Başkalarının bizden farklı düşünmesi, bizden farklı hayat algılarına sahip olması neden üzücü ya da trajik olsun. Sonuçta bir gerçeklik bu. Onları ikna edip yanımıza çekme şansımız bazen mümkün değil. Ben bir antropolog, bir sosyolog, bir psikolog bakışı geliştiririm böylesi durumlarda. Üstüme alınmak, öfke ve kedere kapılmak yerine analizini yaparım bunun. Her insanın farklı bir serüveni, farklı kırılganlık noktaları var. Kişisel almazsan durumu, bir roman kahramanı gibi bakarsan karşındakine, yaralanmazsın belki o zaman.

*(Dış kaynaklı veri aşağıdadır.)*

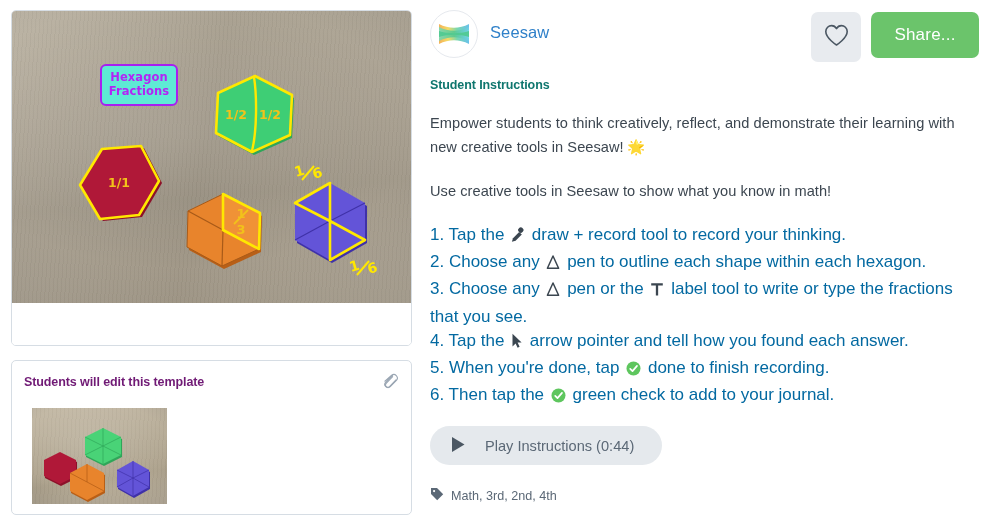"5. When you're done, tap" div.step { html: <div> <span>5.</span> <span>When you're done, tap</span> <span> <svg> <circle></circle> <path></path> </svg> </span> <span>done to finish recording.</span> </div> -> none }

En önemlisi kendine dair algısı insanın. Kendin olmak nasıl da zor bir şey. Kendini bilmek hiç de kolay değil çünkü kendin bildiğin şey statik, durağan bir varoluş değil. Hem bedensel hem de ruhsal olarak sürekli bir değişim içinde insan. Bir zamanlar bebektin, sonra çocuk, sonra genç, ergen oldun, orta yaşa ilerledin, orta yaştan yaşlılığa doğru gideceksin mesela. Fiziksel değişimini fotoğraflardan izleyebilirsin. Ruhun ise görünmez olan kısım. Belki bir orta yaşlı olarak ruhunda bir çocuk oynuyor hala. Pek çok kadın fiziksel değişimlerine rağmen içlerinde gençliklerinde oldukları prensesin ruhunu taşıyor. Oysa artık o başları çevirten genç kadından görünmez hale gelmiş bir orta yaşlı kadına dönüşmüşler. Bu ağır, taşınması zor bir ruhsal durum çoğu zaman. Ruhla bedenin armonisini sağlayacak öğretiler gerek insanlığa.

Böylesi trajik durumlardan kaçmanın bir yolu hayatının merkezine kendini koymamak, dikkatini ve enerjini başkalarına, hayata bir katkı koymaya yöneltmek. Dünya için, insanlık için bir şeyler yapmanın vereceği mutluluğa paha biçilmez. Ama insanız sonuçta ve bazı çöküş anları var hepimizin, aynanın karşısında bir sorgulama anı var. Kırılganlıklarımızın devreye girdiği geçip giden hayat karşısında ürpertiyle hayatımızı sorguladığımız anlar var. Çocukluk travmalarınızın kuşatması altında bir hayıflanma haline sürüklenmemiz içten bile değil.

Başkalarının serüveni bizden farklı mıdır peki? Kimileri ağzında altın kaşıkla doğmuş olabilir ama dünya nüfusunun küçük bir yüzdelik dilimine dahil olanlardır genelde onlar.

En önemlisi bir farkındalık hali belki de. Kim olduğunu, nerede durduğunu ve nereye yol aldığını kestirebilmek. Gerçekleşmemiş potansiyellerimiz acı verir bize. Hatalar, pişmanlıklar, utanç anlarıyla doludur hayat. Böylesi berbat bir dünyada ayakta kalıp direnmek de büyük bir başarıdır ama. Bu kadar kalabalık bir dünyada bizi anlayıp acılarımıza şefkatini verecek birileri vardır mutlaka. Eğer sadece almak arayışındaysak mümkün değildir ama bu. Biz ne verebiliriz başkalarına ve dünyaya? En azından bir tutam sevgi, içten bir gülümseyiş belki… Kara kaderimiz için yakınacağımıza gelecekteki mutluluk potansiyelini gerçekleştirmek için harekete geçebiliriz belki.